→ **Data items**
☆ ☆ ☆ ☆ ☆

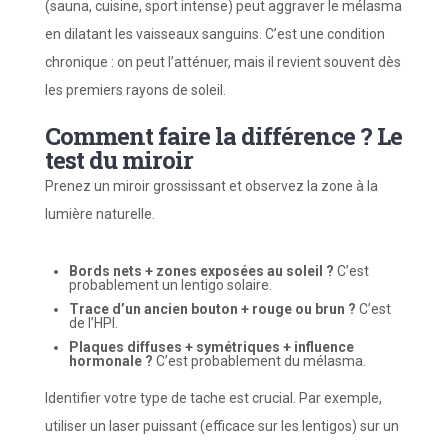
(sauna, cuisine, sport intense) peut aggraver le mélasma
en dilatant les vaisseaux sanguins. C’est une condition
chronique : on peut l’atténuer, mais il revient souvent dès
les premiers rayons de soleil.
Comment faire la différence ? Le
test du miroir
Prenez un miroir grossissant et observez la zone à la
lumière naturelle.
Bords nets + zones exposées au soleil ?
C’est
probablement un lentigo solaire.
Trace d’un ancien bouton + rouge ou brun ?
C’est
de l’HPI.
Plaques diffuses + symétriques + influence
hormonale ?
C’est probablement du mélasma.
Identifier votre type de tache est crucial. Par exemple,
utiliser un laser puissant (efficace sur les lentigos) sur un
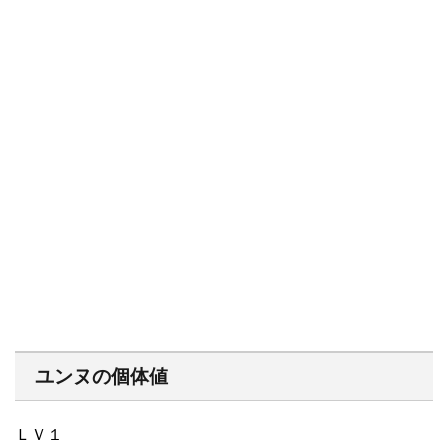
ユンヌの個体値
ＬＶ１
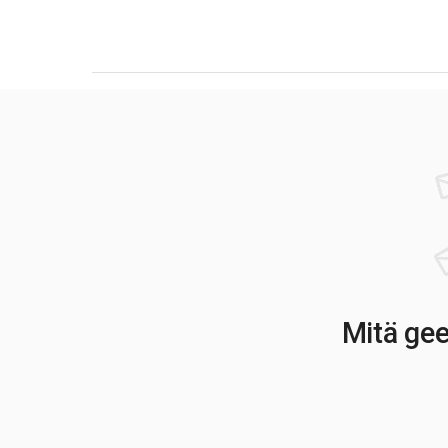
Mitä gee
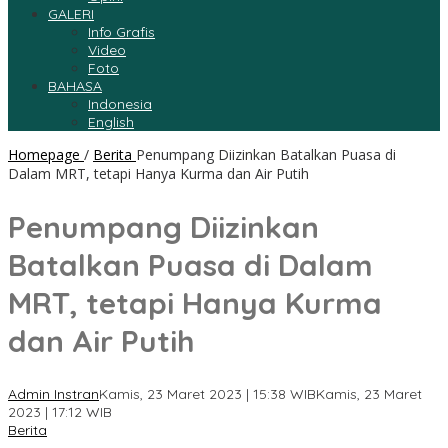
GALERI
Info Grafis
Video
Foto
BAHASA
Indonesia
English
Homepage
/
Berita
Penumpang Diizinkan Batalkan Puasa di
Dalam MRT, tetapi Hanya Kurma dan Air Putih
Penumpang Diizinkan
Batalkan Puasa di Dalam
MRT, tetapi Hanya Kurma
dan Air Putih
Admin Instran
Kamis, 23 Maret 2023 | 15:38 WIB
Kamis, 23 Maret
2023 | 17:12 WIB
Berita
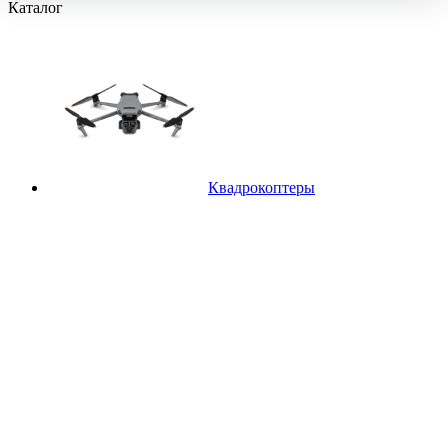
Каталог
Квадрокоптеры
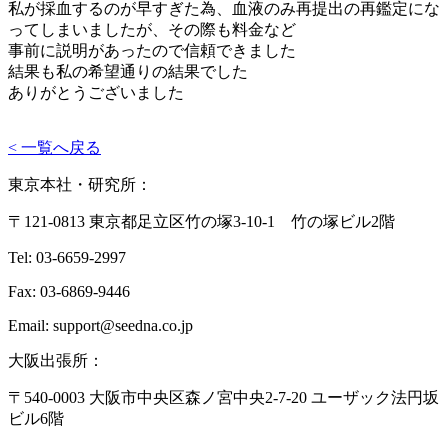
私が採血するのが早すぎた為、血液のみ再提出の再鑑定にな
ってしまいましたが、その際も料金など
事前に説明があったので信頼できました
結果も私の希望通りの結果でした
ありがとうございました
< 一覧へ戻る
東京本社・研究所：
〒121-0813 東京都足立区竹の塚3-10-1 竹の塚ビル2階
Tel: 03-6659-2997
Fax: 03-6869-9446
Email: support@seedna.co.jp
大阪出張所：
〒540-0003 大阪市中央区森ノ宮中央2-7-20 ユーザック法円坂
ビル6階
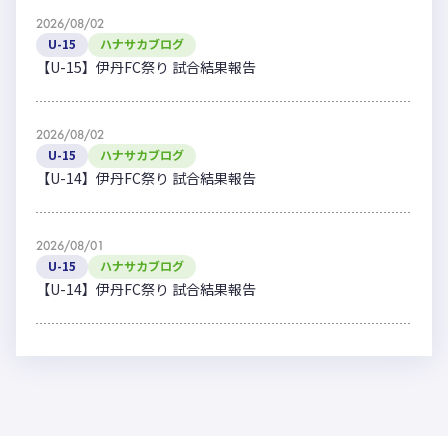
2026/08/02
U-15
ハナサカブログ
【U-15】伊丹FC祭り 試合結果報告
2026/08/02
U-15
ハナサカブログ
【U-14】伊丹FC祭り 試合結果報告
2026/08/01
U-15
ハナサカブログ
【U-14】伊丹FC祭り 試合結果報告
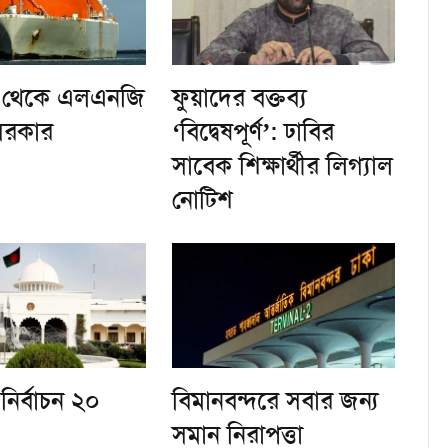
ুর থেকে এলএনজি
ফুয়াদের বক্তব্য
সরকার
‘বিদ্বেষপূর্ণ’: ঢাবির
সাবেক শিক্ষার্থীর লিগ্যাল
নোটিশ
ি নির্বাচন ২০
বিমানবন্দরে সবার জন্য
সমান নিরাপত্তা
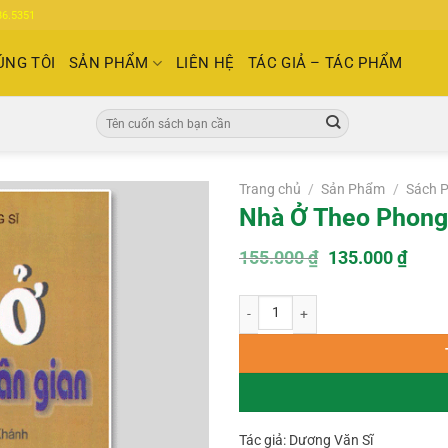
86.5351
ÚNG TÔI
SẢN PHẨM
LIÊN HỆ
TÁC GIẢ – TÁC PHẨM
Tìm
kiếm:
Trang chủ
/
Sản Phẩm
/
Sách 
Nhà Ở Theo Phong 
Giá
Giá
155.000
₫
135.000
₫
gốc
hiện
là:
tại
Nhà Ở Theo Phong Tục Dân Gian – V
155.000 ₫.
là:
135.
Tác giả: Dương Văn Sĩ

☆ ☆ ☆ ☆ ☆

A faithful copy of all the records is required, with the pictures left out.

(sauna, cuisine, sport intense) peut aggraver le mélasma
en dilatant les vaisseaux sanguins. C’est une condition
chronique : on peut l’atténuer, mais il revient souvent dès
les premiers rayons de soleil.
Comment faire la différence ? Le
test du miroir
Prenez un miroir grossissant et observez la zone à la
lumière naturelle.
Bords nets + zones exposées au soleil ?
C’est
probablement un lentigo solaire.
Trace d’un ancien bouton + rouge ou brun ?
C’est
de l’HPI.
Plaques diffuses + symétriques + influence
hormonale ?
C’est probablement du mélasma.
Identifier votre type de tache est crucial. Par exemple,
utiliser un laser puissant (efficace sur les lentigos) sur un
ユンヌの個体値
ＬＶ１
Mitä gee
GALERI
Info Grafis
Video
Foto
BAHASA
Indonesia
English
Homepage
/
Berita
Penumpang Diizinkan Batalkan Puasa di
Dalam MRT, tetapi Hanya Kurma dan Air Putih
Penumpang Diizinkan
Batalkan Puasa di Dalam
MRT, tetapi Hanya Kurma
dan Air Putih
Admin Instran
Kamis, 23 Maret 2023 | 15:38 WIB
Kamis, 23 Maret
2023 | 17:12 WIB
Berita
Каталог
Квадрокоптеры
私が採血するのが早すぎた為、血液のみ再提出の再鑑定にな
ってしまいましたが、その際も料金など
事前に説明があったので信頼できました
結果も私の希望通りの結果でした
ありがとうございました
< 一覧へ戻る
東京本社・研究所：
〒121-0813 東京都足立区竹の塚3-10-1 竹の塚ビル2階
Tel: 03-6659-2997
Fax: 03-6869-9446
Email: support@seedna.co.jp
大阪出張所：
〒540-0003 大阪市中央区森ノ宮中央2-7-20 ユーザック法円坂
ビル6階
2026/08/02
U-15
ハナサカブログ
【U-15】伊丹FC祭り 試合結果報告
2026/08/02
U-15
ハナサカブログ
【U-14】伊丹FC祭り 試合結果報告
2026/08/01
U-15
ハナサカブログ
【U-14】伊丹FC祭り 試合結果報告
ুর থেকে এলএনজি
ফুয়াদের বক্তব্য
সরকার
‘বিদ্বেষপূর্ণ’: ঢাবির
সাবেক শিক্ষার্থীর লিগ্যাল
নোটিশ
ি নির্বাচন ২০
বিমানবন্দরে সবার জন্য
সমান নিরাপত্তা
86.5351
ÚNG TÔI
SẢN PHẨM
LIÊN HỆ
TÁC GIẢ – TÁC PHẨM
Tìm
kiếm:
Trang chủ
/
Sản Phẩm
/
Sách 
Nhà Ở Theo Phong 
Giá
Giá
155.000
₫
135.000
₫
gốc
hiện
là:
tại
Nhà Ở Theo Phong Tục Dân Gian – V
155.000 ₫.
là:
135.
Tác giả: Dương Văn Sĩ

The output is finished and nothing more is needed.